The problem: Quote every line of text in the data below word for word, leaving out any picture.

::::::::::

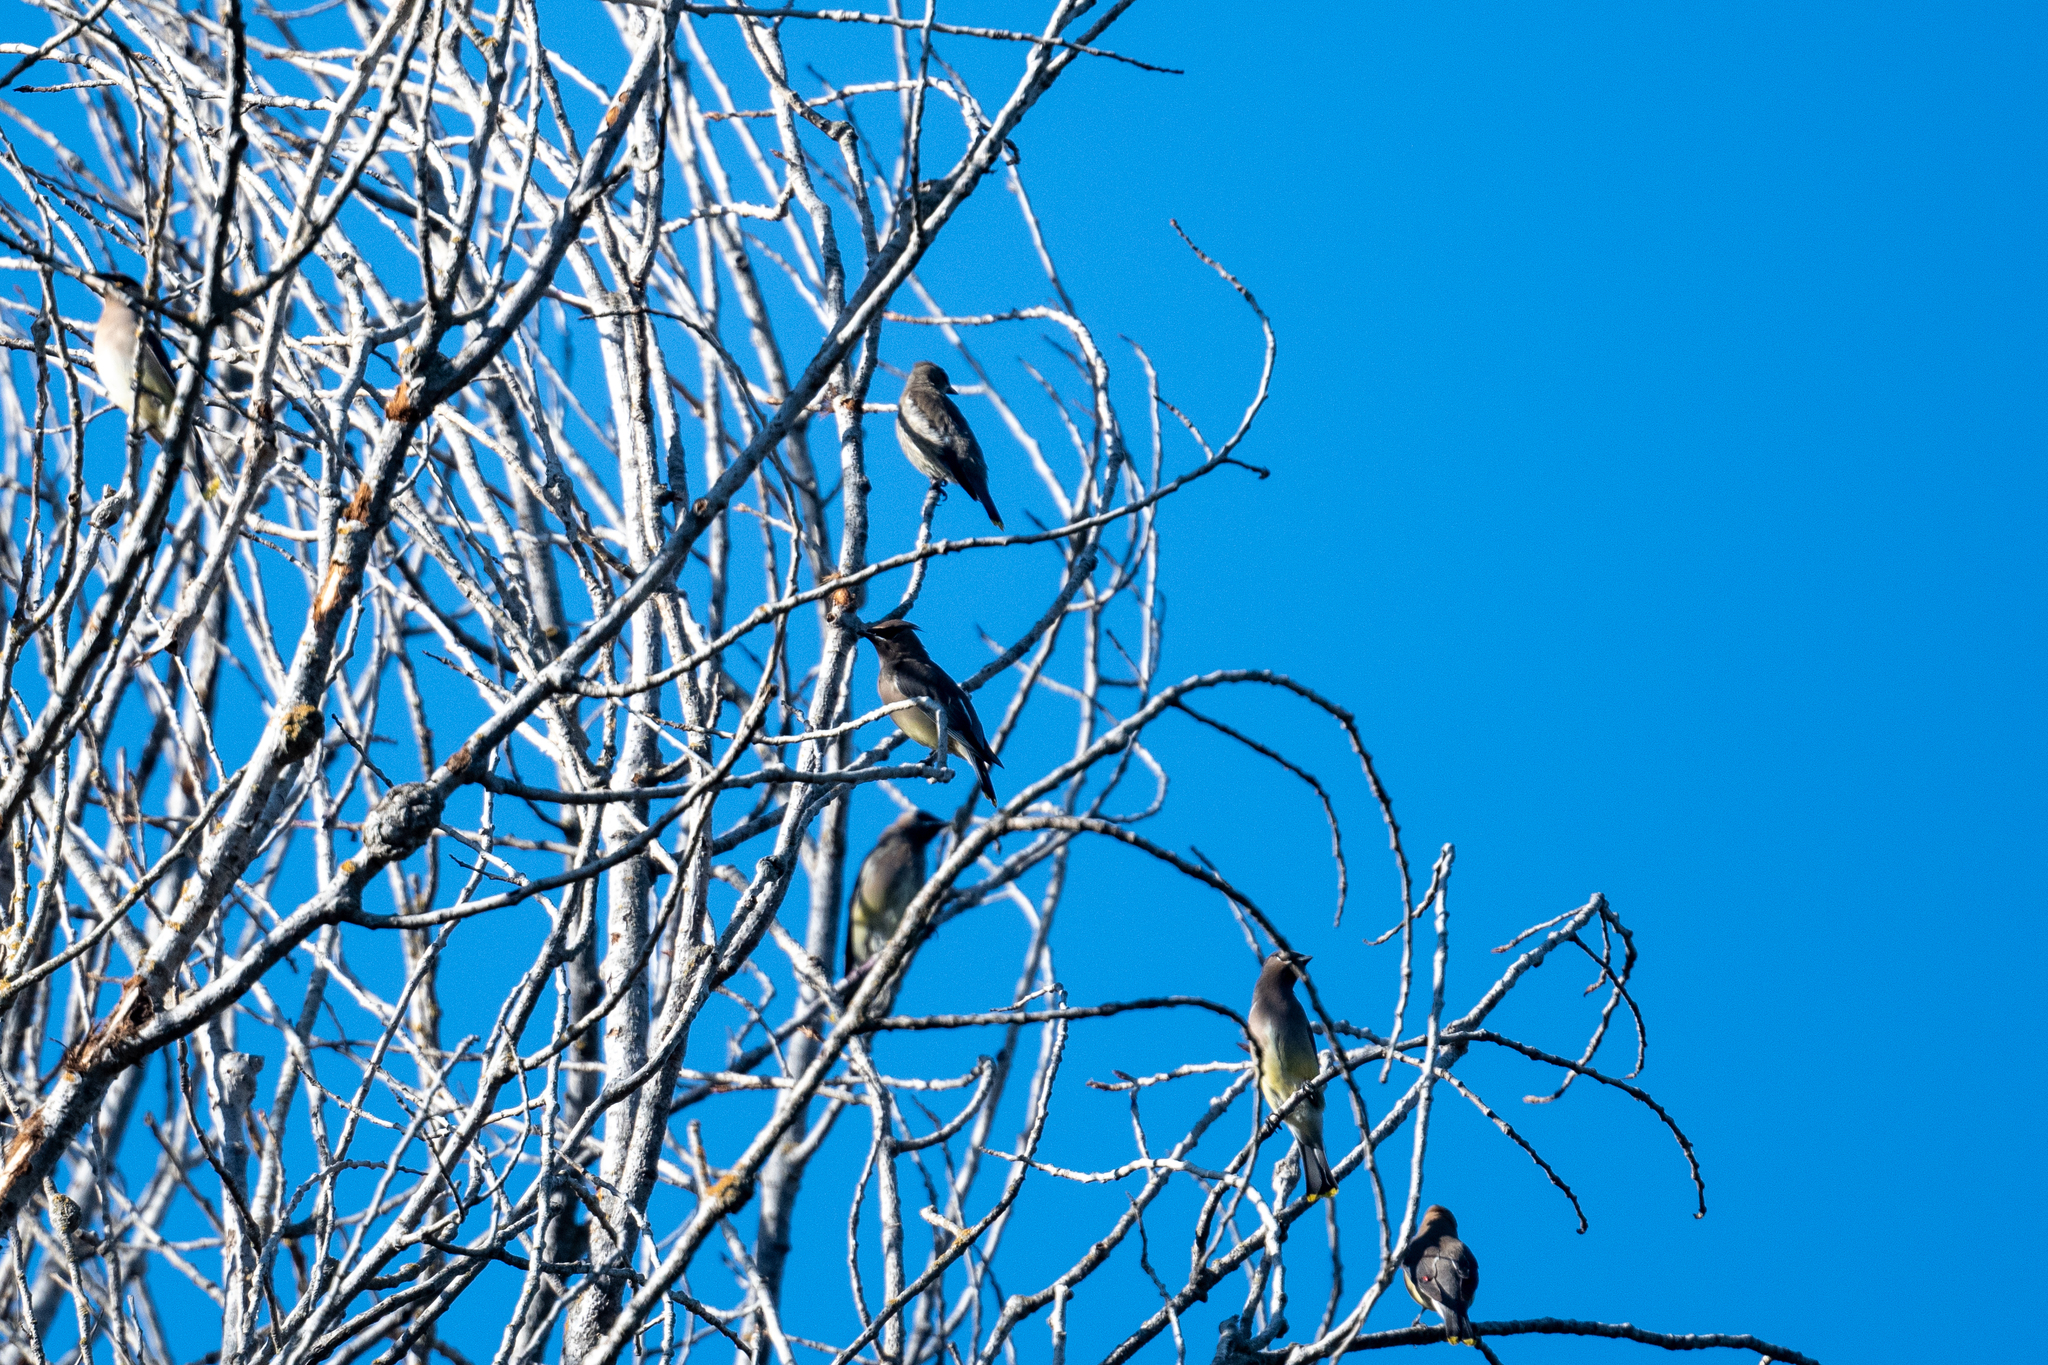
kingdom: Animalia
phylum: Chordata
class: Aves
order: Passeriformes
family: Bombycillidae
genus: Bombycilla
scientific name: Bombycilla cedrorum
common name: Cedar waxwing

::::::::::

Solution to this task:
kingdom: Animalia
phylum: Chordata
class: Aves
order: Passeriformes
family: Bombycillidae
genus: Bombycilla
scientific name: Bombycilla cedrorum
common name: Cedar waxwing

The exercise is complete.